Alright peeps, that’s it from me today. I do hope that this speaks to someone and as usual please send in any questions and/or comments. I look forward to hearing from you guys. Honestly; the first thing I do when I wake up in the morning is check my phone to see if there’s any wordpress notification of a comment (don’t mind me oh, instead of me to read my bible first *blush*. Oh well, thank God I am still work in progress). KK guys….have a lovely weekend and I look forward to hearing from you.

Signed,

Grace’s daughter.

P.S: I’m really excited by the fact that there are people in different parts of the world reading this blog and being touched by it so I’m thinking of creating another page where people can come and share their stories and testimonies as well as where they’re from and where they live.

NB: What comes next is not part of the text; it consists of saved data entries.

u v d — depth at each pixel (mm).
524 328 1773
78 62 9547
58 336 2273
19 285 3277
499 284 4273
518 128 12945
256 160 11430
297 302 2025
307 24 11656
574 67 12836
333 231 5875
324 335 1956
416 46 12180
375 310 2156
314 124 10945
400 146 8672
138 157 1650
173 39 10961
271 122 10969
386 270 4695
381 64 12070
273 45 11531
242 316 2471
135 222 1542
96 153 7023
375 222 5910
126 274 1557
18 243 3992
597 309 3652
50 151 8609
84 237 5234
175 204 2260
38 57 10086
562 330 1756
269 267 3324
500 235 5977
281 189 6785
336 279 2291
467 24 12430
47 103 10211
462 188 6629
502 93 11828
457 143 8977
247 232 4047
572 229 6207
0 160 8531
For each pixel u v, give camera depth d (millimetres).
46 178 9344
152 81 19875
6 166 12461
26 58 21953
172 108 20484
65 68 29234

There’s someone in Greece that has visited this page and a few other people in Ghana (and I know only one person in Ghana, no one in Greece) so I think it would be great to see different people from different walks of life share their stories. Please do let me know if this anyone would be interested in this. You can email me at aokwodu@yahoo.co.uk if you don’t want to leave a comment on the post. Thanks again guys and have a fantastic weekend :-D.

4 thoughts on “After the Answer

  1. kiki c says:

    Nice one dobz! This is where i was a few weeks ago ie new job, new responsibility,new stress! Lol. But after many weeks of guilt trips and whinging i realised its okay to have a struggle period at the start. God is getting me through the adjustment phase and now im finding out that, im not as tired as i used to be, or im not as stressed out or frazzled by the work load. Its all about building your stamina in different areas of your life. Thank God for His grace!

  2. Somachi says:

    Dobs! You’re such an amazing young woman, so bright and WISE! I’m so glad we’re friends and YES your posts speak to my soul! I’m not even being dramatic, I mean it!

  3. Abhuohien Ebewele says:

    My friends and I were just talking about marriage just dis evening and I have been complaining recently of my present job, one that I prayed fervently for. So your words come as encouragement and a call to change my focus and perspective. God bless you. I have been blessed reading this. Thank you for your honesty. God bless u again.